Eyedrops are often considered a benign treatment, and their side-effects on the rest of the body are vastly underappreciated.
Over 40 per cent of patients using brimonidine have side-effects in the rest of their body, and more than half of those using betaxolol complain of eye irritation. AZOPT can cause hair loss, chest pain, dizziness, dry mouth, stomach and breathing problems, kidney pain, nausea and throat infections. Some physicians suggest constant monitoring of patients taking a topical beta-blocker for glaucoma (Br J Ophthalmol, 2000; 84: 710-3).
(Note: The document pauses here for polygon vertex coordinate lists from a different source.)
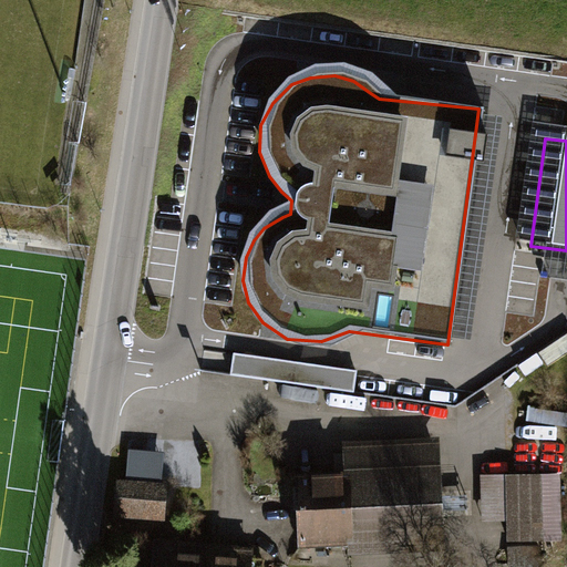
[(357,391),(359,370),(236,352),(234,373),(357,391)]
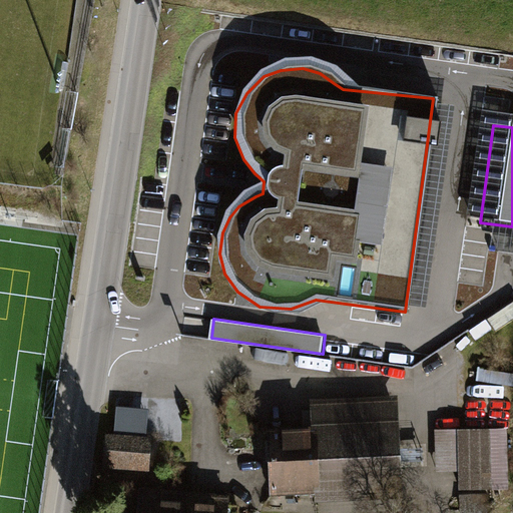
[(313,428),(264,430),(267,508),(403,503),(399,401),(312,404),(313,428)]
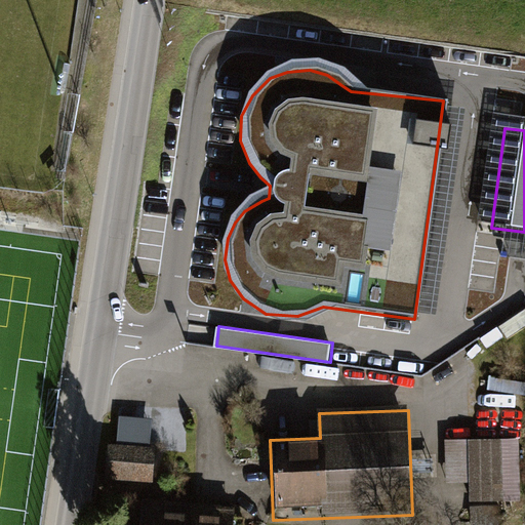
[(118,442),(152,447),(156,419),(121,415),(118,442)]
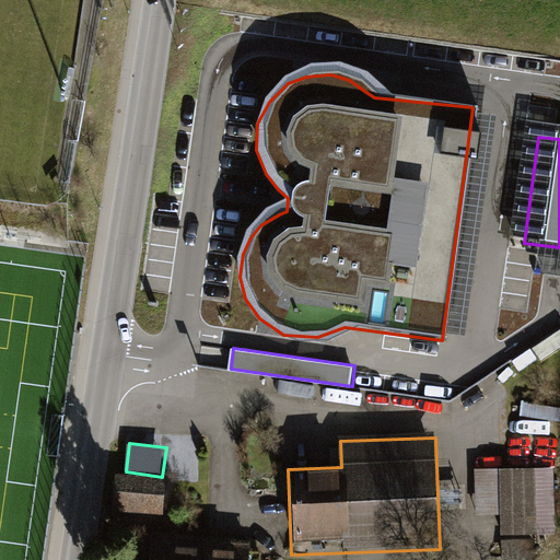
[(500,473),(501,545),(556,545),(555,457),(522,457),(522,471),(500,473)]
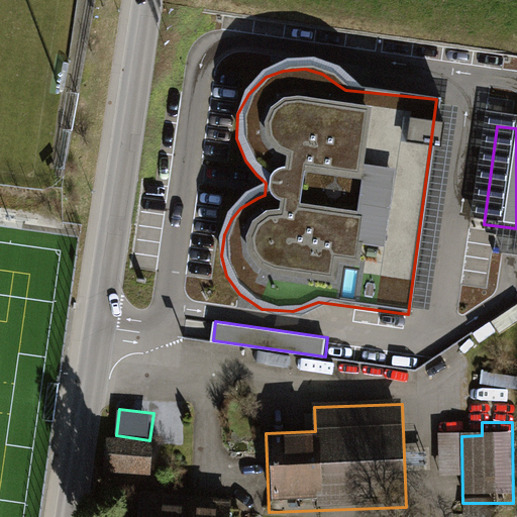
[(105,440),(102,477),(148,481),(151,444),(105,440)]
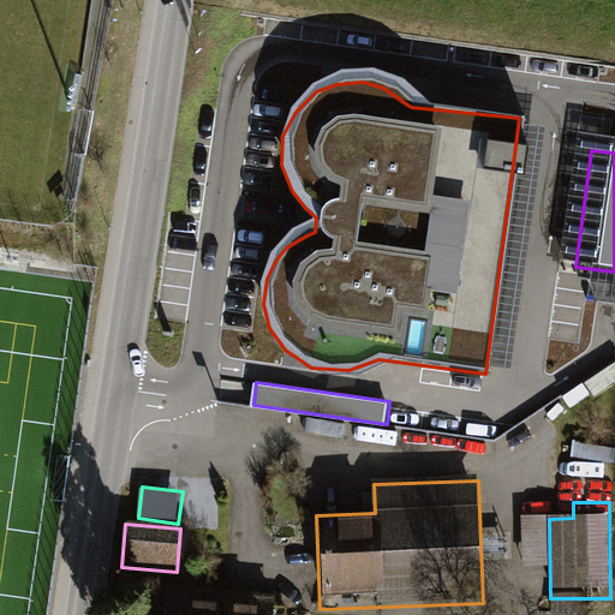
[(165,590),(162,614),(272,614),(274,598),(165,590)]
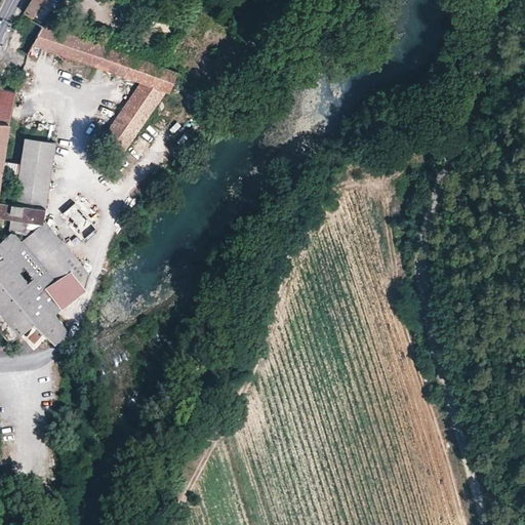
[(32,0),(25,12),(43,22),(51,8),(53,9),(57,0),(32,0)]
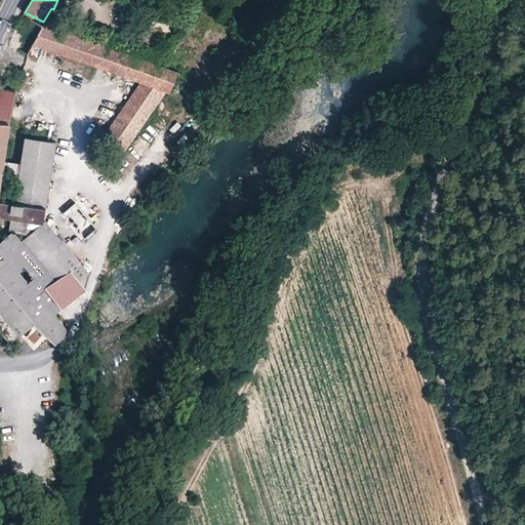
[(169,92),(177,73),(117,51),(70,35),(43,26),(23,15),(7,43),(28,54),(34,44),(37,37),(46,40),(43,47),(80,61),(142,82),(128,101),(149,116),(166,90),(169,92)]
The biggest risk is that the cause of the symptoms is never found. All but the most sleuth-like of GPs may miss the link between these seemingly unrelated side-effects and the eyedrops.
Eyedrops also interact with other drugs. For example, brimonidine should not be taken with MAO inhibitors, tricyclic antidepressants, CNS depressants, beta-blockers, antihypertensives or digitalis. As for AZOPT, in rare cases, it can interact with high doses of salicylates (aspirin).
If latanoprost is taken with another containing the preservative thimerosal, the interaction can cause the other solution to crystallise in the eye.
All eyedrops can cause bacterial keratitis, or corneal infection, which can easily be passed on to and by the container.